> [GIVEN MATERIAL]

# # # # #

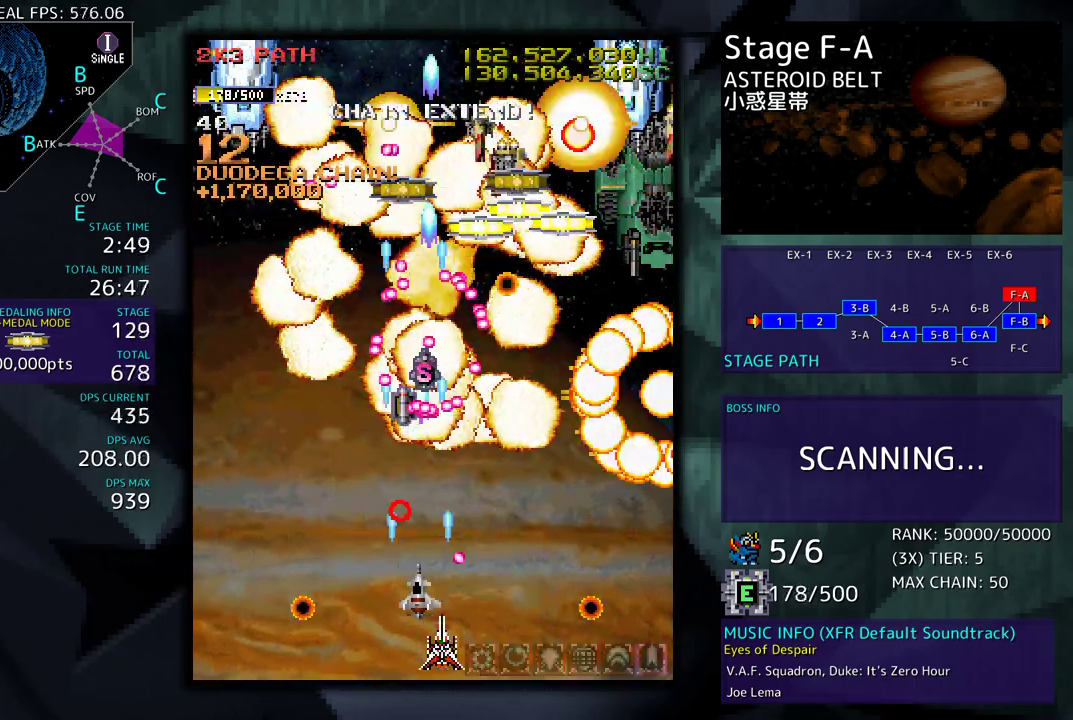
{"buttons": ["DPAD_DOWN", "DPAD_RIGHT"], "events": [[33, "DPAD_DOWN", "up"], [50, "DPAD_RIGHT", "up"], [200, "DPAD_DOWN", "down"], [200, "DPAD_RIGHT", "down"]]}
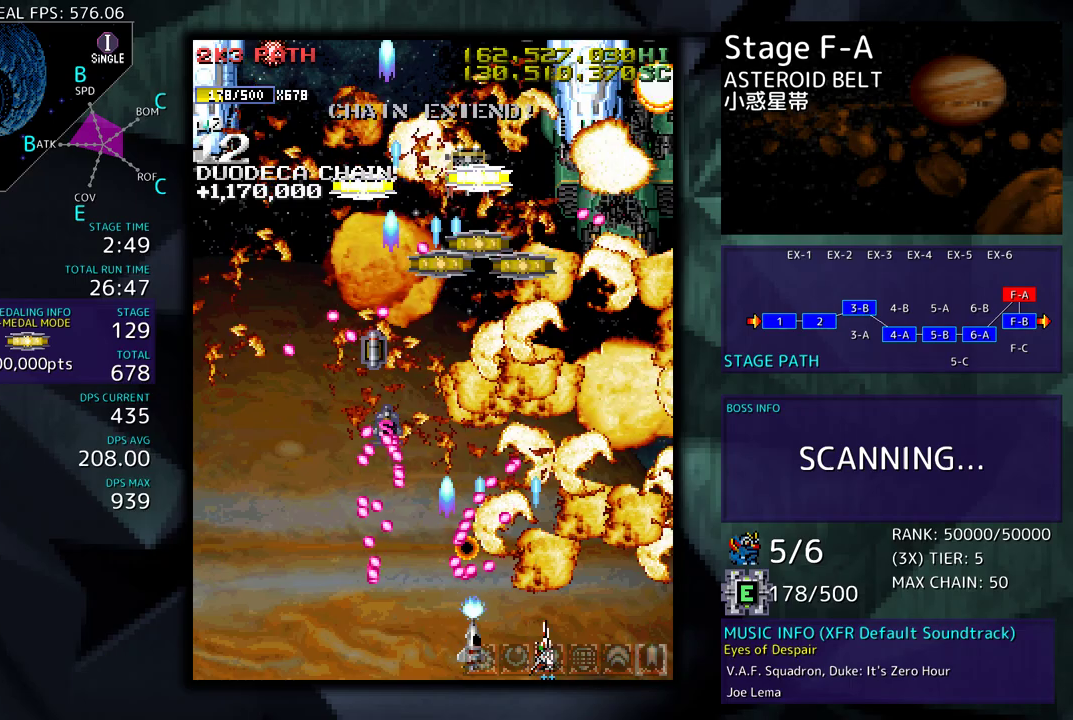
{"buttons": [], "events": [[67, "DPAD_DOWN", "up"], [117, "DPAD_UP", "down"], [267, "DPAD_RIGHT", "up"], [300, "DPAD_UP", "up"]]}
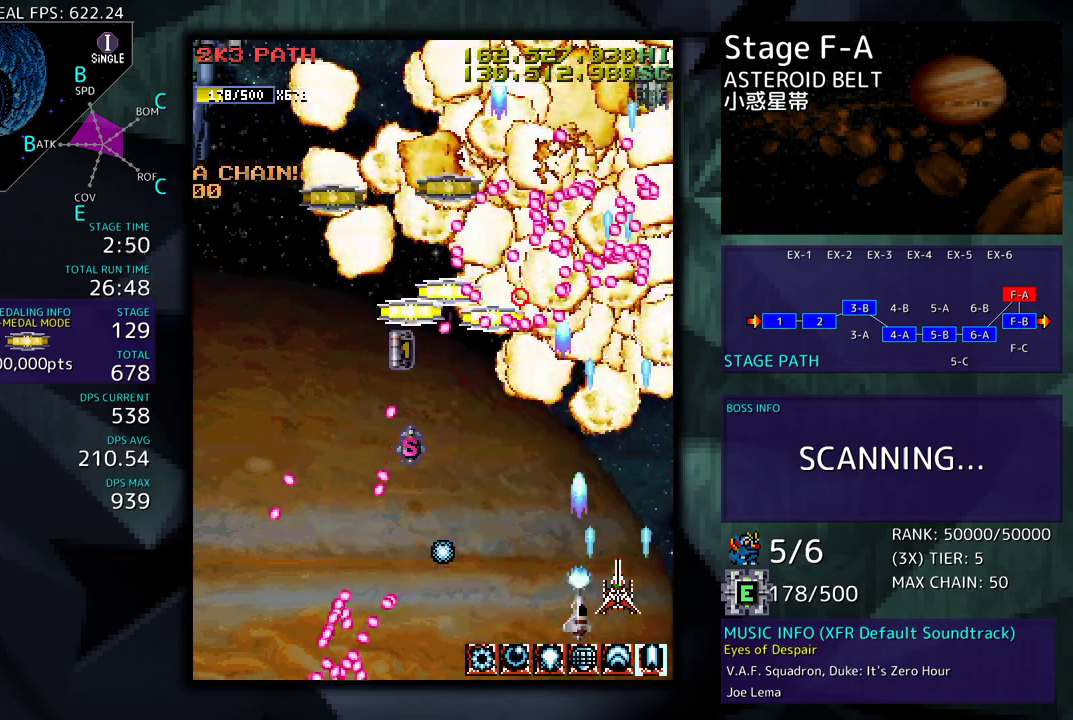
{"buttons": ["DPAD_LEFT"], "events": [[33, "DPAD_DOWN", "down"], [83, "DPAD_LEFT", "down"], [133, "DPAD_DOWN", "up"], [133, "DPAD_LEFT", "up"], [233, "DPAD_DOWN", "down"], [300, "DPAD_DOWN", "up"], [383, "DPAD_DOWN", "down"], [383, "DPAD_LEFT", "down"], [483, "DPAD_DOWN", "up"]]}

# # # # #

> [ABOUT THIS TASK] Without the images, print all of the lines above exactly.

> [TASK RESULT]
{"buttons": ["DPAD_DOWN", "DPAD_RIGHT"], "events": [[33, "DPAD_DOWN", "up"], [50, "DPAD_RIGHT", "up"], [200, "DPAD_DOWN", "down"], [200, "DPAD_RIGHT", "down"]]}
{"buttons": [], "events": [[67, "DPAD_DOWN", "up"], [117, "DPAD_UP", "down"], [267, "DPAD_RIGHT", "up"], [300, "DPAD_UP", "up"]]}
{"buttons": ["DPAD_LEFT"], "events": [[33, "DPAD_DOWN", "down"], [83, "DPAD_LEFT", "down"], [133, "DPAD_DOWN", "up"], [133, "DPAD_LEFT", "up"], [233, "DPAD_DOWN", "down"], [300, "DPAD_DOWN", "up"], [383, "DPAD_DOWN", "down"], [383, "DPAD_LEFT", "down"], [483, "DPAD_DOWN", "up"]]}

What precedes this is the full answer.